Von Donnerstag bis Sonntag (21.-24.5.) mache ich mich also gemeinsam mit 370 Pfadfindern auf die Entdeckungsreise des Lebens “Leben entdecken: Freundschaft”. Ich würde mich freuen, wenn Ihr mich in dieser Zeit im Gebet begleitet, so dass die Verkündigung genau trifft, wo es aus Gottes Sicht dran ist. Vielen Dank…
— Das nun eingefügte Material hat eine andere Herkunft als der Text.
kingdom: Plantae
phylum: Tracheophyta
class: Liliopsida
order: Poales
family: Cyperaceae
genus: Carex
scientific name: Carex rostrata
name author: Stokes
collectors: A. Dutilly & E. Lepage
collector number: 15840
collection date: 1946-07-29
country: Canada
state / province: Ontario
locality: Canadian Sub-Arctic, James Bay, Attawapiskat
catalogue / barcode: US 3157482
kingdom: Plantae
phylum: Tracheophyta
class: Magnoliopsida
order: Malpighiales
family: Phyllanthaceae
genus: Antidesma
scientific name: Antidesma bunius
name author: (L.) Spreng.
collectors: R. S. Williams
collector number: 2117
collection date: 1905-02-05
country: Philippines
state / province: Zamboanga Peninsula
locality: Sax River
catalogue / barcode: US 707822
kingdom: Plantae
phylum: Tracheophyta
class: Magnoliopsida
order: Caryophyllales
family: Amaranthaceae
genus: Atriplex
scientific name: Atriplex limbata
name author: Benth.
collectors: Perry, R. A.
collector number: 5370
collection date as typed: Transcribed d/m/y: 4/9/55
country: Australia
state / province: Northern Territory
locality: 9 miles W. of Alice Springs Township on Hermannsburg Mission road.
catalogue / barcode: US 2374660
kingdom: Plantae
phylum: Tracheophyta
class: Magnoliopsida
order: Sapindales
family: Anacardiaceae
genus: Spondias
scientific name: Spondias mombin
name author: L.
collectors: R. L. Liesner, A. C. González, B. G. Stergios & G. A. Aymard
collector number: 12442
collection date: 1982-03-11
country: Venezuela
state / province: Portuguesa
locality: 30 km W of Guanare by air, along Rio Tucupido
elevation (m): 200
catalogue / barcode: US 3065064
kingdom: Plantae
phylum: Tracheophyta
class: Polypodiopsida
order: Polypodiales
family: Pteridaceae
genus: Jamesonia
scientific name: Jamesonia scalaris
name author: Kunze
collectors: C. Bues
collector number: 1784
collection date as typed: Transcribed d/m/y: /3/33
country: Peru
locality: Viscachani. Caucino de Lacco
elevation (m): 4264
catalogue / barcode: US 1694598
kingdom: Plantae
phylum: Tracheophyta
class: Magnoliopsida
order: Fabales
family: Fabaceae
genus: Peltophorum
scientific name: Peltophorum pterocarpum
Übrigens, ich habe gerade noch einen kleinen Song geschrieben, den ich am ersten Abend zum Besten geben möchte. Hier der Text des kleinen Raps (den Beat geben die Kids, meine kleine Ukulele gibt den Rest):

“Das Leben entdecken, darum sind wir hier.
Freundschaft erleben, ja das wollen wir.
Mit Dir und Dir, ja mit Dir. (auf Leute zeigen)
Vor allem mit Jesus, darum singen wir:

Jesus, my friend Jesus!”

Vielleicht gibt es ja im Nachhinein einen Live-Mitschnitt ;-), so dass ich Euch in der nächsten Woche ein paar Bilder oder Videos präsentieren kann.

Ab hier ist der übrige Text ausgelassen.